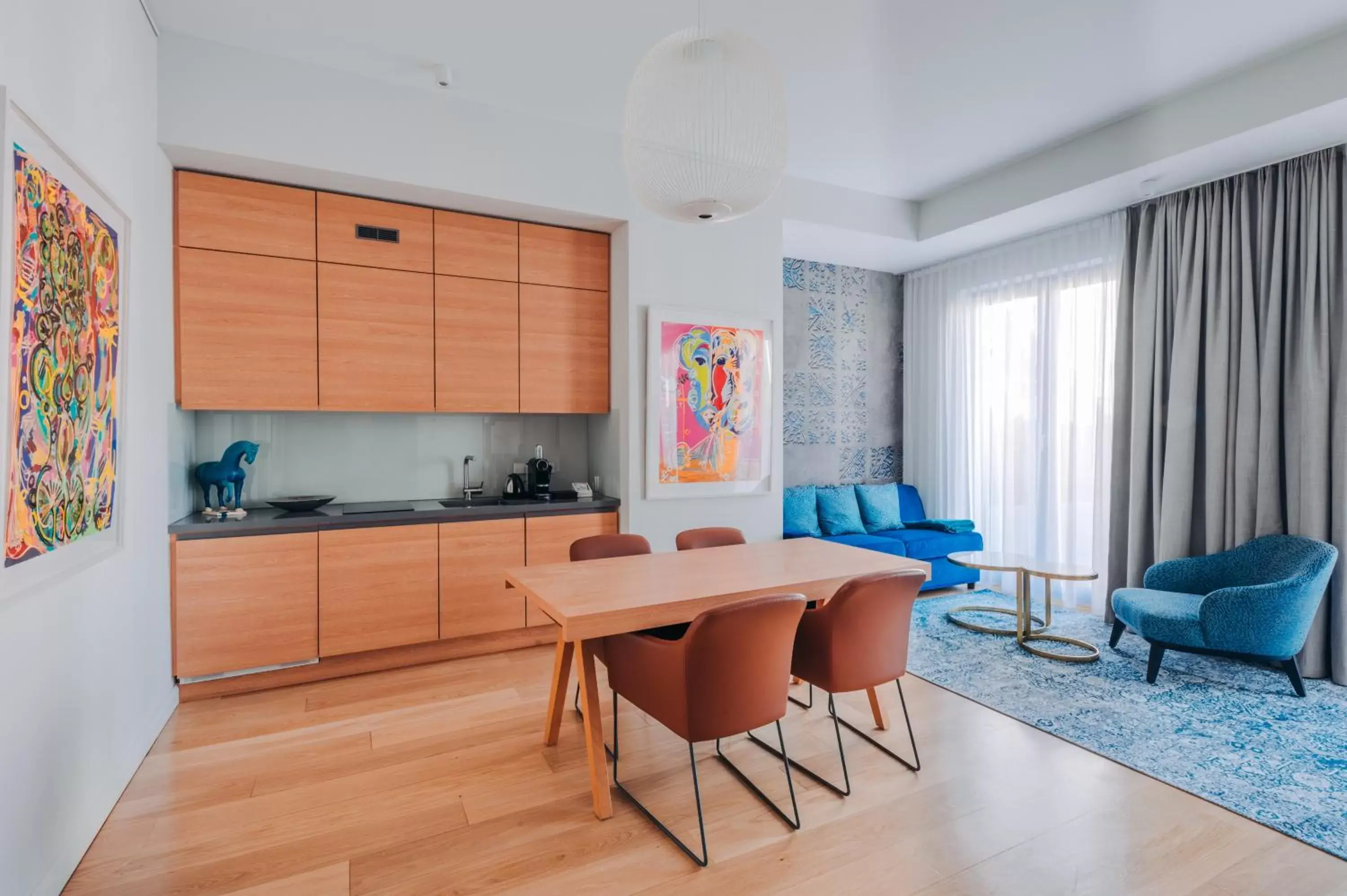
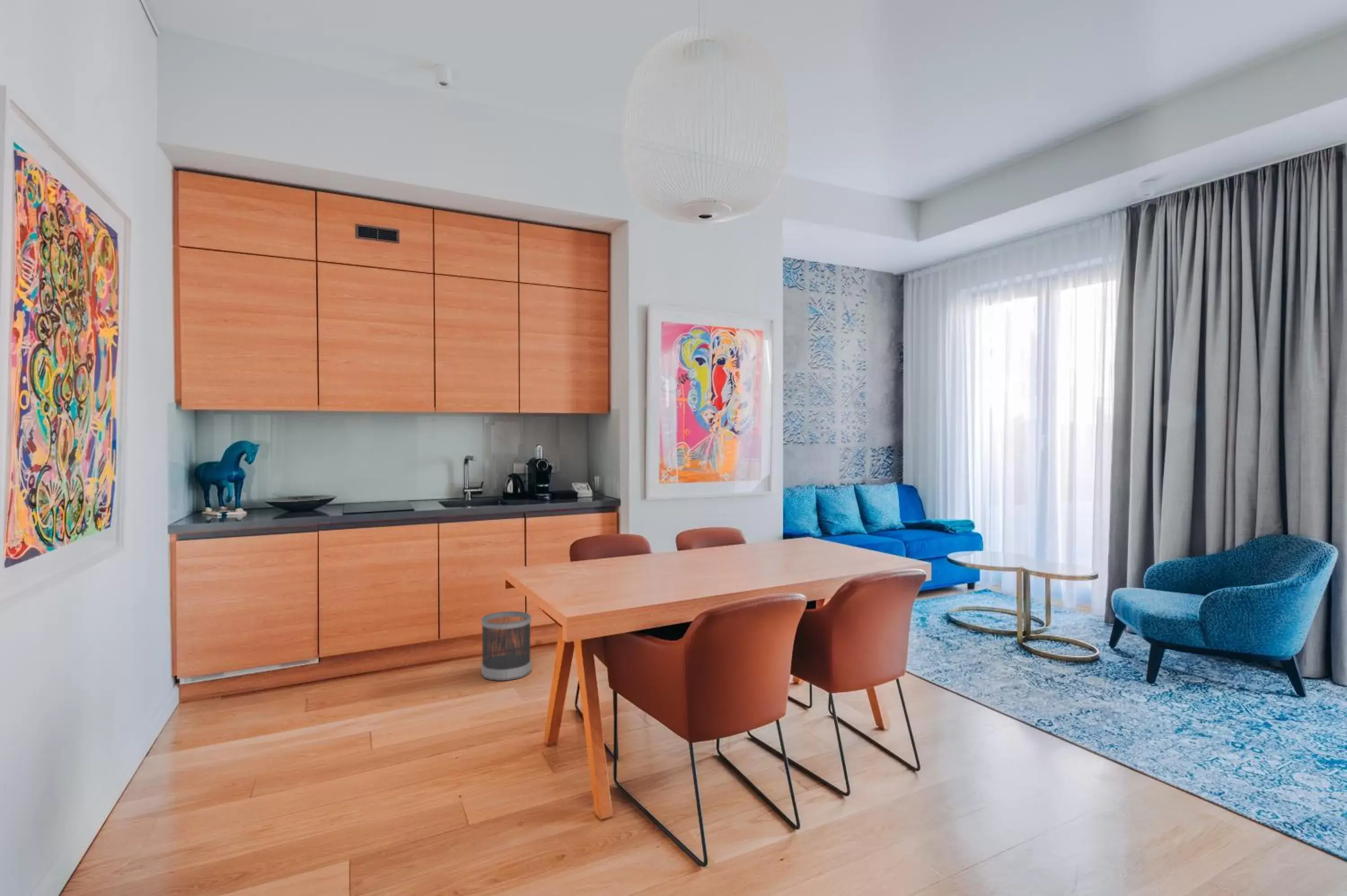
+ wastebasket [481,611,532,681]
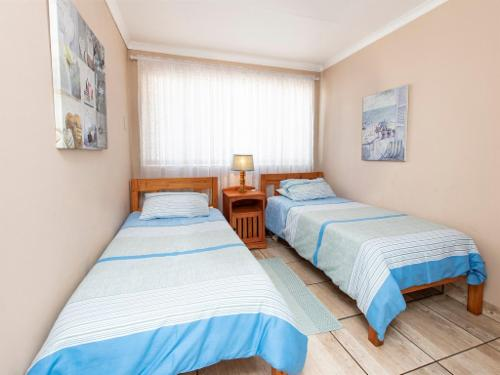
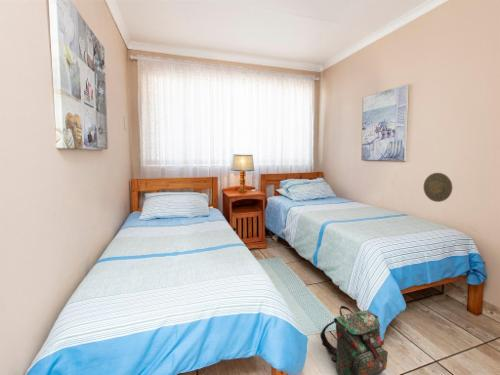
+ decorative plate [423,172,453,203]
+ backpack [319,305,389,375]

● TASK BRIEF: Reproduce the lines from the one with "decorative plate [423,172,453,203]" to the end of the data exactly, leaving out every earlier line.

● EXERCISE RESPONSE:
+ decorative plate [423,172,453,203]
+ backpack [319,305,389,375]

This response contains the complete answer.